A spokesperson for the French National Commission for Information and Freedom (CNIL), headquartered in Paris, said that the agency launched an investigation into TikTok after receiving a complaint in May, but declined to disclose the reasons for the complaint or when the decision was made.
The spokesperson said: “CNIL is particularly vigilant about this company and will take complaints and issues related to it seriously.” TikTok did not immediately respond to a request for comment.
In June of this year, the EU data protection director promised to coordinate potential investigations against TikTok. Previously, the Dutch Data Protection Commission stated in May that it was investigating TikTok’s policies to protect children’s data. The British data regulator is also conducting a similar investigation, but it still has not reached a conclusion.

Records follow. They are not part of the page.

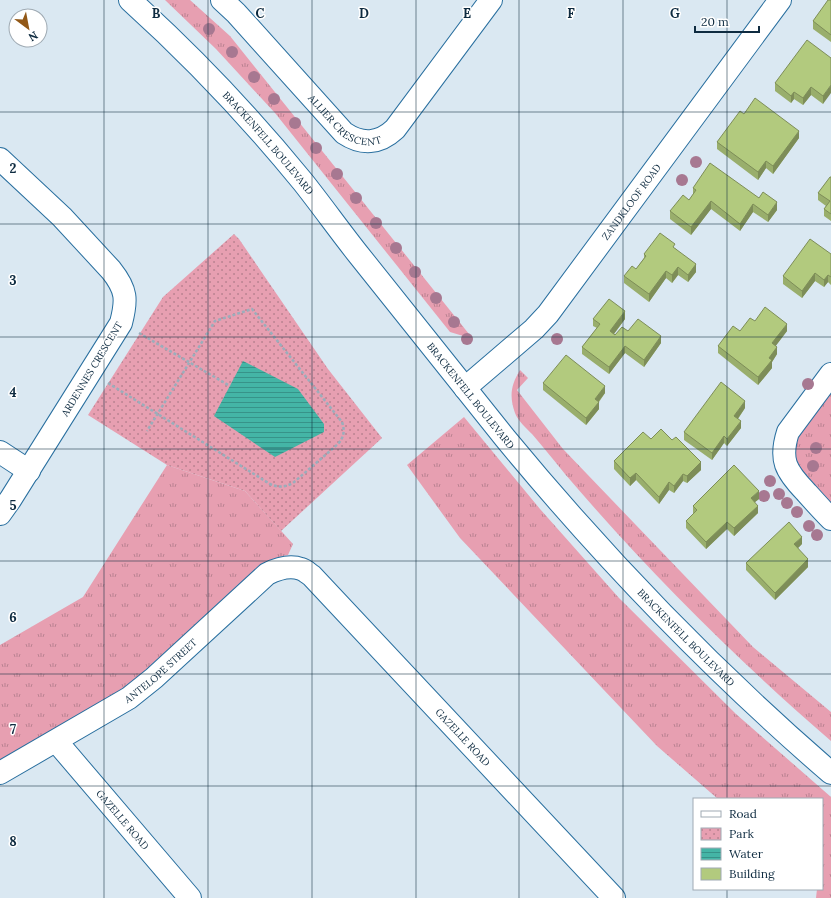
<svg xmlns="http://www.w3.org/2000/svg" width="831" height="898" viewBox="0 0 831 898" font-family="Lora,serif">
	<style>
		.grass { fill: url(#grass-tufts) }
		.park { fill: url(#park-dots) }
		.water { fill: url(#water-rules) }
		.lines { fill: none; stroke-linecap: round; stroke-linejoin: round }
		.minor-casing { stroke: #296f9f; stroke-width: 24 }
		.path { stroke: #9badbb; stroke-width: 2.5; stroke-dasharray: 3 2; stroke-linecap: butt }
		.minor { stroke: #fff; stroke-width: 22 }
		.tree { fill: #a77891 }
		.wall { fill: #99ae6c }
		.shaded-wall { fill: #7d8d58 }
		.building { fill: #b2ca7e; stroke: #7d8d58 }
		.grid { fill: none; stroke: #0e2b40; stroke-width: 1; stroke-opacity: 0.55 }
		.labels { text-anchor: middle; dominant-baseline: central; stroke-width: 3; stroke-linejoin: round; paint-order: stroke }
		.street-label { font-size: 10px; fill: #0e2b40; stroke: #fff }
		.grid-label { font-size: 13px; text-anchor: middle; font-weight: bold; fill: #0e2b40; stroke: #fff; stroke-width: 3; stroke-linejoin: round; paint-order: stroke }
	</style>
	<defs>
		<pattern id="grass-tufts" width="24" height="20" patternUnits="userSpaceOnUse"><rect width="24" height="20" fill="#e79fb1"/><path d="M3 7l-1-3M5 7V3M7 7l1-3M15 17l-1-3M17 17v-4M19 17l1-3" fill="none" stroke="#ba8291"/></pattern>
		<pattern id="park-dots" width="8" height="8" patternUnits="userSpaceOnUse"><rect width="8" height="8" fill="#e79fb1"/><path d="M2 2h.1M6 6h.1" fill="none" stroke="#ba8291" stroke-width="1.8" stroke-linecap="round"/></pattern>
		<pattern id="water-rules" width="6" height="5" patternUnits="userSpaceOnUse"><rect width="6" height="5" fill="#44b5a6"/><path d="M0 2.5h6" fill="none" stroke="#379389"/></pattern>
	</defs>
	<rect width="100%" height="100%" fill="#dae8f2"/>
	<!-- grass -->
	<path class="grass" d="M 165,0 L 190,0 L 230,36 L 473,339 L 450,332 L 275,113 L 216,49 Z
		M 520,370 L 528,378 L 517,390 L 563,449 L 753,647 L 831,712 L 831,741 C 736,659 646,569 565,474 C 554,460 543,447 532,434 C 526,428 518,421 515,413 C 509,396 511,385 520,370 Z
		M 831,391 L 831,504 L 801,472 L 795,457 L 795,448 L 796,439 Z
		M 464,417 L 540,509 L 619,598 L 736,714 L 831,797 L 831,898 L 816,898 L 817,889 L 822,889 L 822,799 L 718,799 L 657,746 L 460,538 L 407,465 Z
		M 167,465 L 245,491 L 293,544 L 288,555 C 277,557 268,560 259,566 L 139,676 L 124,689 L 0,762 L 0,645 L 83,597 Z"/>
	<!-- park -->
	<path class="park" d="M 234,234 L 239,239 L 328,369 L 382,438 L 281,531 L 245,491 L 167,465 L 88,415 L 163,297 Z"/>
	<!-- water -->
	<path class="water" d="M 243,361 L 298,389 L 324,424 L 324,432 L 275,457 L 214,416 Z"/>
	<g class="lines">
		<!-- minor casing -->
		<g class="minor-casing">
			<g id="minor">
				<path id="s1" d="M 130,0 C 192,56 250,117 303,182 C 322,206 339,230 358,254 C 407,315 456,377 505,438 C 604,558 713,671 831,773"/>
				<path id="s2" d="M 222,0 L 236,13 L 344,133 C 362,145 379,144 395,129 L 491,0"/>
				<path d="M 0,159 L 62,217 L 111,270 C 127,290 127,300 121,323 L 10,500 L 0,514"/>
				<path d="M 831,374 L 788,432 C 779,460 786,471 805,491 C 814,501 822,510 831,519"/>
				<path id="s3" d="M 465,388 L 534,329 L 548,314 L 780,0"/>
				<path d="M 0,452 L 29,471"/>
				<path id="s4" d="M 56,741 L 190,898"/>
				<path id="s5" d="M 0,773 L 129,698 L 154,678 L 267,574 C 277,569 290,565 301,569 C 305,570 309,574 312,576 L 614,898"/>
			</g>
		</g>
		<!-- path -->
		<path class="path" d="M 139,333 L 230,386
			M 108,383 L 270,484 C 279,488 285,487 293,483 L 338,444 C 344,437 345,431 342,422 L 252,309 L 215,321 L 147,431"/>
		<!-- minor -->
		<use href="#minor" class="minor"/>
	</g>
	<!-- trees -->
	<g class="tree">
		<circle cx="209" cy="29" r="6"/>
		<circle cx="232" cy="52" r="6"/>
		<circle cx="254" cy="77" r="6"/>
		<circle cx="274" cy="99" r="6"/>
		<circle cx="295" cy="123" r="6"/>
		<circle cx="316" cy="148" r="6"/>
		<circle cx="696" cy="162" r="6"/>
		<circle cx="337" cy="174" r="6"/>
		<circle cx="682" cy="180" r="6"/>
		<circle cx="356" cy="198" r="6"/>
		<circle cx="376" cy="223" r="6"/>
		<circle cx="396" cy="248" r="6"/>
		<circle cx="415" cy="272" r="6"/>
		<circle cx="436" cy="298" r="6"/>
		<circle cx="454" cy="322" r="6"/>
		<circle cx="467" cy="339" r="6"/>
		<circle cx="557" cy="339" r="6"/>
		<circle cx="808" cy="384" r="6"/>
		<circle cx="816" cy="448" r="6"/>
		<circle cx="813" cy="466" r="6"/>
		<circle cx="770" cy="481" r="6"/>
		<circle cx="779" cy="494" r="6"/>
		<circle cx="764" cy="496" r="6"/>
		<circle cx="787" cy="503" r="6"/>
		<circle cx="797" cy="512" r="6"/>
		<circle cx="809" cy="526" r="6"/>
		<circle cx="817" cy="535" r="6"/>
	</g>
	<!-- wall -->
	<path class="wall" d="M 831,0 L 831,42 L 813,29 L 813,21 Z
		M 831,58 L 823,104 L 811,95 L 803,105 L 794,99 L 791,103 L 775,91 L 775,83 Z
		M 744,114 L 799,138 L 773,174 L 766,168 L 758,180 L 717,149 L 717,142 Z
		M 831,177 L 831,221 L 824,216 L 824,209 L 826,206 L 818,200 L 818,193 Z
		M 693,188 L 759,198 L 777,210 L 768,222 L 753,212 L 740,231 L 711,209 L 691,235 L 670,219 L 670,211 L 689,200 L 693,195 Z
		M 675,248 L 696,272 L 688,282 L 678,275 L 672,283 L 666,278 L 649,302 L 624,283 L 624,276 L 636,269 L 644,258 L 644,254 Z
		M 831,254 L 831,285 L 828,282 L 824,287 L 815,281 L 802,298 L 783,284 L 783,276 Z
		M 593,319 L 625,319 L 614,334 L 615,335 L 628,331 L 661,343 L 644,367 L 625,353 L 609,374 L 582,354 L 582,347 L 597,328 L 593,326 Z
		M 740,331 L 787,331 L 775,346 L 777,354 L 772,362 L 772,368 L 758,385 L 718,353 L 718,346 Z
		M 543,383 L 605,393 L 599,402 L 599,409 L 586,425 L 543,390 Z
		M 745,408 L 738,419 L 741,428 L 727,446 L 724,443 L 712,460 L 684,440 L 684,432 Z
		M 651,439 L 701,470 L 687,483 L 683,481 L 674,493 L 669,490 L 659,504 L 636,480 L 630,486 L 614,469 L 614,461 Z
		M 759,499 L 755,502 L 758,513 L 734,536 L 727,529 L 706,549 L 686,528 L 686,521 L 693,514 L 693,506 Z
		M 802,544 L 798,548 L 808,567 L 775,600 L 746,570 L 746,563 Z"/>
	<!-- shaded-wall -->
	<path class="shaded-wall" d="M 831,85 L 831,93 L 823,104 L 823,96 Z
		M 811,87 L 811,95 L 803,105 L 803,98 Z
		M 794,92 L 794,99 L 791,103 L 791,96 Z
		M 799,131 L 799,138 L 773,174 L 773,166 Z
		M 766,161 L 766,168 L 758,180 L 758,172 Z
		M 711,201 L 711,209 L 691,235 L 691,227 Z
		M 777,202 L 777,210 L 768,222 L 768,215 Z
		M 753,204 L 753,212 L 740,231 L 740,224 Z
		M 696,264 L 696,272 L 688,282 L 688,275 Z
		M 678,267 L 678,275 L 672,283 L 672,275 Z
		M 666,271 L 666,278 L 649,302 L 649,294 Z
		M 815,273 L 815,281 L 802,298 L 802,291 Z
		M 828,275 L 828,282 L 824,287 L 824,280 Z
		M 625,311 L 625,319 L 610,339 L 610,331 Z
		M 787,324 L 787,331 L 772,351 L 772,343 Z
		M 661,336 L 661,343 L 644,367 L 644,360 Z
		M 625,346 L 625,353 L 609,374 L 609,367 Z
		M 777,347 L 777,354 L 772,362 L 772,368 L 758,385 L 758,377 L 769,358 Z
		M 605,386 L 605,393 L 595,406 L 595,399 Z
		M 745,401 L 745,408 L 734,424 L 734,416 Z
		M 599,402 L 599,409 L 586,425 L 586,418 Z
		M 741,421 L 741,428 L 727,446 L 727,439 Z
		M 724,436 L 724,443 L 712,460 L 712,453 Z
		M 701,462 L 701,470 L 687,483 L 687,476 Z
		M 636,473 L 636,480 L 630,486 L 630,478 Z
		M 683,474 L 683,481 L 674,493 L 674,486 Z
		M 669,482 L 669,490 L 659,504 L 659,497 Z
		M 759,491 L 759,499 L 751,505 L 751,498 Z
		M 758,506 L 758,513 L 734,536 L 734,528 Z
		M 727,522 L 727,529 L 706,549 L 706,542 Z
		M 802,537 L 802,544 L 794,552 L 794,544 Z
		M 808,559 L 808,567 L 775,600 L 775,593 Z"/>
	<!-- building -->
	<path class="building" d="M 828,0 L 831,0 L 831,35 L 813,21 Z
		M 807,40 L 831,58 L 831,85 L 823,96 L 811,87 L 803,98 L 794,92 L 791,96 L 775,83 Z
		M 755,98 L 799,131 L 773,166 L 766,161 L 758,172 L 717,142 L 740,111 L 744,114 Z
		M 710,163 L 759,198 L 763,192 L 777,202 L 768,215 L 753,204 L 740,224 L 711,201 L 691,227 L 670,211 L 683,195 L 689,200 L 696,190 L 693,188 Z
		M 830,177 L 831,177 L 831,214 L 824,209 L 830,201 L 818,193 Z
		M 660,233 L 675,244 L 673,247 L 696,264 L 688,275 L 678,267 L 672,275 L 666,271 L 649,294 L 624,276 L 632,266 L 636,269 L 646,256 L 644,254 Z
		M 810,239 L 831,254 L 831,277 L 828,275 L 824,280 L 815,273 L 802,291 L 783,276 Z
		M 609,299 L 625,311 L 610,331 L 615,335 L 622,327 L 628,331 L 638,319 L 661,336 L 644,360 L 625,346 L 609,367 L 582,347 L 600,324 L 593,319 Z
		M 765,307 L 787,324 L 772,343 L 777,347 L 769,358 L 772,360 L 758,377 L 718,346 L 733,326 L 740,331 L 750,318 L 755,321 Z
		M 566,355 L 605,386 L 595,399 L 599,402 L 586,418 L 543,383 Z
		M 721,382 L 745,401 L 734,416 L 741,421 L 727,439 L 724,436 L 712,453 L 684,432 Z
		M 661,429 L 672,440 L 676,437 L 701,462 L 687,476 L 683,474 L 674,486 L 669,482 L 659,497 L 636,473 L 630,478 L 614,461 L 643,432 L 651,439 Z
		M 734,465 L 759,491 L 751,498 L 758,506 L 734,528 L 727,522 L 706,542 L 686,521 L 697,510 L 693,506 Z
		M 789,522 L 802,537 L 794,544 L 808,559 L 775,593 L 746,563 Z"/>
	<!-- grid -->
	<path class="grid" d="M 104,0 L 104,898M 208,0 L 208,898M 312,0 L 312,898M 416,0 L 416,898M 519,0 L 519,898M 623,0 L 623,898M 727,0 L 727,799M 0,112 L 831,112M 0,224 L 831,224M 0,337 L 831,337M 0,449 L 831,449M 0,561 L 831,561M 0,674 L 831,674M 0,786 L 831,786M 727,889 L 727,898"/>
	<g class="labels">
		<!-- street labels -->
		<g class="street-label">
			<text stroke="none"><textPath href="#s2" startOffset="175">ALLIER CRESCENT</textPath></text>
			<text stroke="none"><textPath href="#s1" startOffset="199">BRACKENFELL BOULEVARD</textPath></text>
			<text stroke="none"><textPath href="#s3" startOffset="251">ZANDKLOOF ROAD</textPath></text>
			<text transform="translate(92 369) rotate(-59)">ARDENNES CRESCENT</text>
			<text stroke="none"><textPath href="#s1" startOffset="523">BRACKENFELL BOULEVARD</textPath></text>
			<text stroke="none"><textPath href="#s1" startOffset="847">BRACKENFELL BOULEVARD</textPath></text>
			<text stroke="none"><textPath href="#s5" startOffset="191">ANTELOPE STREET</textPath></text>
			<text stroke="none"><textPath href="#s5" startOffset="604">GAZELLE ROAD</textPath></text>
			<text stroke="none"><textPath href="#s4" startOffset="103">GAZELLE ROAD</textPath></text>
		</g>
	</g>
	<g class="grid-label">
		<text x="156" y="18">B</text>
		<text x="260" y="18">C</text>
		<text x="364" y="18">D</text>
		<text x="467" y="18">E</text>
		<text x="571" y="18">F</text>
		<text x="675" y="18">G</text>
		<text x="13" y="173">2</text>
		<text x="13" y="285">3</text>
		<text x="13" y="397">4</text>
		<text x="13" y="510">5</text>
		<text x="13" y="622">6</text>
		<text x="13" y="734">7</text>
		<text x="13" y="846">8</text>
	</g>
	<!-- legend -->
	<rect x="693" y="798" width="130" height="92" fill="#ffffff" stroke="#9faab3"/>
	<rect x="701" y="811" width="20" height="6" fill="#ffffff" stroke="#9faab3"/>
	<text x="729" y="818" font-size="12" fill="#0e2b40">Road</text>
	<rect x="701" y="828" width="20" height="12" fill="url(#park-dots)" stroke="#9faab3"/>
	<text x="729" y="838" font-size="12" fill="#0e2b40">Park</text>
	<rect x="701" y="848" width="20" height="12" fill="url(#water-rules)" stroke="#9faab3"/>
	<text x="729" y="858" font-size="12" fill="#0e2b40">Water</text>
	<rect x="701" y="868" width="20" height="12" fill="#b2ca7e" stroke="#9faab3"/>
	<text x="729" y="878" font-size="12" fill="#0e2b40">Building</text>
	<!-- north arrow -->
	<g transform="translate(28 28) rotate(148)"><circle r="19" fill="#ffffff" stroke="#9faab3"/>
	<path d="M0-3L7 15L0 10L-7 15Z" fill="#925816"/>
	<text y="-6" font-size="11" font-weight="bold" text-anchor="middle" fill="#0e2b40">N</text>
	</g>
	<!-- scale -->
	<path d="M695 26v6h64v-6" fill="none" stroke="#0e2b40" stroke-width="2"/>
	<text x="701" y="26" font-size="12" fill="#0e2b40" stroke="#ffffff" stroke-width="3" paint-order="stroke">20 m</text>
</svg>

TikTok is also facing increasing pressure in the United States. President Trump stated that he may ban the app on the grounds of endangering national security. Microsoft is negotiating to acquire TikTok’s US, Canada, Australia and New Zealand operations.
In 2017, CNIL ordered Facebook’s instant messaging service WhatsApp to stop sharing user data with its parent company without obtaining the necessary consent. The agency also imposed a fine of 50 million euros (approximately US$59 million) on Google on the grounds that the latter was suspected of violating EU privacy rules.
With 27 member states, the European Union has the most stringent data protection laws in the world. According to the relevant provisions of the General Data Protection Regulation (GDPR), the European Union has the right to impose a fine equivalent to 4% of global annual sales on companies that violate the most serious regulations.